Document excerpt:

########################################

# Avia Swissonic



## Guest (May 27, 2015)

i bought this Swissonic esa 9154 ages back but came across it a couple of week as ago having a rummage, when i bought it i hoped all it would need would be a battery but no such luck, after a quick check over i found one half of the coil was open circuit [ i assume it has 2 windings for north and south magnetism to keep the balance swinging?] fortunately an eBay seller had a few of these coils, it arrived a few days ago and was duly fitted after a quick lube job, these movements are really nice to work on and very simple and once the battery was fitted of it went right away, its currently losing 4 secs a day which i guess is pretty good, these apparently run at 28,000 BPH and the second hand is very smooth, the watch is a nice size at 41mm inc crown and the case is stainless steel, the dial is excellent as is the crystal, i have put it on a new old style bracelet which i think it suits, so quite pleased.heres some pics.......................B



































stupid thing is...yet another i will never wear :sad:


----------



## Nigelp (Jan 28, 2015)

very nice i like it :smile: might get another electronic one day i had bad luck with a roamer i bought off a company on the net called madaboutwatches i think i bought a pup as Paul (silverhawk) found it to be in a very poor state with damaged battery clamp, duff coil and the feet had been removed off the face thats after the second hand fell off!


----------

########################################

(Records from a data collection)

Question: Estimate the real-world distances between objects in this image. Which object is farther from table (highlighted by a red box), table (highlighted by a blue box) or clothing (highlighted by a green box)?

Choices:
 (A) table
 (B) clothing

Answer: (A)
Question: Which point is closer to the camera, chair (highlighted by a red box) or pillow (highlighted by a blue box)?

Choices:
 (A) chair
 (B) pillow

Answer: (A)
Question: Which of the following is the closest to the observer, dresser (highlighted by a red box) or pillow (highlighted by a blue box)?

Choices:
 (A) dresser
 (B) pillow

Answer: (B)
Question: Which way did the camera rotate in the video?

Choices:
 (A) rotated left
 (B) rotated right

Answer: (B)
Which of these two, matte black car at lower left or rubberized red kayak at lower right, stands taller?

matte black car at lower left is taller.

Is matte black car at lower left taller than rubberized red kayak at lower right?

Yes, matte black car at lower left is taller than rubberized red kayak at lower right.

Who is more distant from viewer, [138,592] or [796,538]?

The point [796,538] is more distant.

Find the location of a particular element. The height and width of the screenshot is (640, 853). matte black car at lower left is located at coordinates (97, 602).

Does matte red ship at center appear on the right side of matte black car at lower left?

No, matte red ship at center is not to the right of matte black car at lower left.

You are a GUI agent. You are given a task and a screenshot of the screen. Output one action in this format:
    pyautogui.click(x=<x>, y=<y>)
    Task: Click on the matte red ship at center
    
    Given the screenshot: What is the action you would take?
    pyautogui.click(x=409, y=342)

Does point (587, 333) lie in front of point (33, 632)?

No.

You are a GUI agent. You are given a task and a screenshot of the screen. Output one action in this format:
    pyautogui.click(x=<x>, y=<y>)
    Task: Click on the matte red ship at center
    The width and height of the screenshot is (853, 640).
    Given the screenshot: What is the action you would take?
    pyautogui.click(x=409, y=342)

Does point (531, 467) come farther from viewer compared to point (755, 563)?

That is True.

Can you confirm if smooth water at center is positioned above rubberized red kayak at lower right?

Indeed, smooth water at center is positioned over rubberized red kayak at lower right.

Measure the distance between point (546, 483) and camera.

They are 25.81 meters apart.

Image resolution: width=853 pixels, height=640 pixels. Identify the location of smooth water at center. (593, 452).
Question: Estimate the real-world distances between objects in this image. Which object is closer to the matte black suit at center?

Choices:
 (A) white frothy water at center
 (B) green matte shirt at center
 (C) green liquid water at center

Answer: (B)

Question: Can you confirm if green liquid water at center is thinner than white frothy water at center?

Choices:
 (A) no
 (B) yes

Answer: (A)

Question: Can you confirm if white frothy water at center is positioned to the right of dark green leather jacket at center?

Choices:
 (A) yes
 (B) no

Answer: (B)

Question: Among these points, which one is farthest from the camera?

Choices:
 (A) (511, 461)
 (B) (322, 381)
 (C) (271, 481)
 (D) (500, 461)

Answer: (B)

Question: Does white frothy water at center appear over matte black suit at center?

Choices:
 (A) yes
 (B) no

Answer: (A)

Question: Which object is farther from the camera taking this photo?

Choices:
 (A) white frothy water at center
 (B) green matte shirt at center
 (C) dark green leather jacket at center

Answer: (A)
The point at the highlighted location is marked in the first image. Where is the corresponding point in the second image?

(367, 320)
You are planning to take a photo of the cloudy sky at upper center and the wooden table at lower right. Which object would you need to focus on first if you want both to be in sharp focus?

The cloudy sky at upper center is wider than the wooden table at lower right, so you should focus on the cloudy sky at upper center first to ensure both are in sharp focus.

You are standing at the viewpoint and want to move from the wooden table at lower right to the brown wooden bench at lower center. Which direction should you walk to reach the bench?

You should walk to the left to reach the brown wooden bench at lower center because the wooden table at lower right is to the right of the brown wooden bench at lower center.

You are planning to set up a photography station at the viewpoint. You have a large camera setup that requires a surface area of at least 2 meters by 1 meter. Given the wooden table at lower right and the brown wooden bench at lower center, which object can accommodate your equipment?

########################################

Set of tasks:
**A.** Do the following statements agree with the Avia Swissonic thread: (i) after the repair, the watch was losing 4 seconds a day; (ii) fitting a battery was all the watch needed to run again; (iii) the watch has a stainless steel case? Answer yes or no for each, quoting the words of the thread that decide it.
**B.** Can you reproduce word for word everything in the Avia Swissonic thread from "very nice i" down to "hand fell off!"?

Full solutions:
**A.**
(i) Yes: "its currently losing 4 secs a day"
(ii) No: "when i bought it i hoped all it would need would be a battery but no such luck"
(iii) Yes: "the case is stainless steel"

**B.**
very nice i like it :smile: might get another electronic one day i had bad luck with a roamer i bought off a company on the net called madaboutwatches i think i bought a pup as Paul (silverhawk) found it to be in a very poor state with damaged battery clamp, duff coil and the feet had been removed off the face thats after the second hand fell off!